Regional and remote locations have often been associated with poorer health in terms of obesity rates and fruit and vegetable intake.
With more than 100,000 people expected to come through gates during the three-day farm-fest, the researchers will be hoping there’ll be a few punters happy to help uncover some knowledge about rural diets.
“We’re going to look at mapping what health measures we get against postcodes,” Tamworth dietitian Leanne Brown said.

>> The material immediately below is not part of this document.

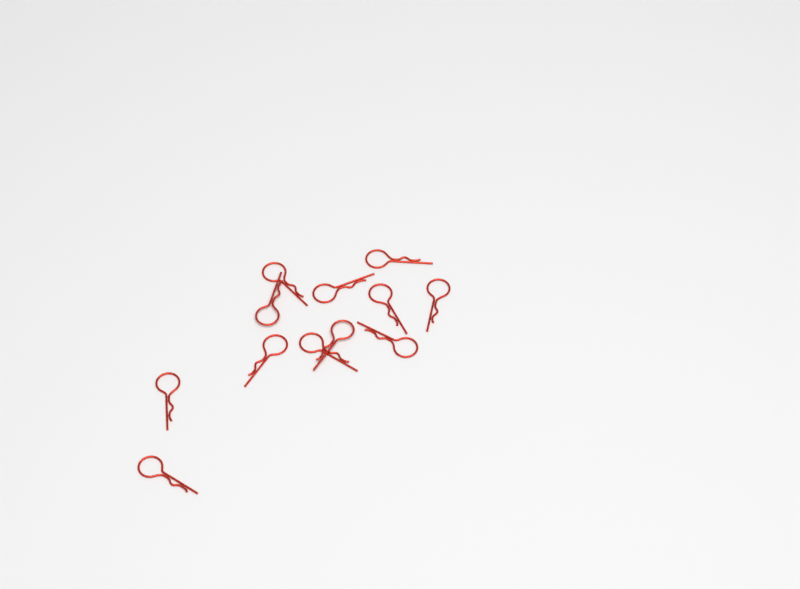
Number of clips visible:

“There is data out there about height and weight, but there’s not a lot of detailed data out there about food intake.”
The researchers will be taking height, weight and waist measurements, a brief survey on physical activity, as well as testing skin colour to determine fruit and veggie intake with a spectrophotometer.
“It looks at the carotenoids, which are underneath the skin, which basically come from your fruit and vegetables,” she said.
“So presumably, the better your intake, the better your colour is.”
The machine could be seen as a lie-detector when it comes to assessing diets.
“There’s a good reason to use our usual tools of assessing dietary intake, but this is a good back-up measure, particularly from a research perspective, because we often ask people ‘what did you eat’ and you only get half the information,” Dr Brown said.
AgQuip is the first major event the university will be taking its diet research to, but there’s already plans to take it to some other annual shindigs on the calendar.
Dr Brown said targeting big gatherings such as AgQuip provided an opportunity to collect data from a range of regions.
Broader studies have indicated “fruit and vegetable intake is lower and that people are more overweight, the more remote you go,” Dr Brown said.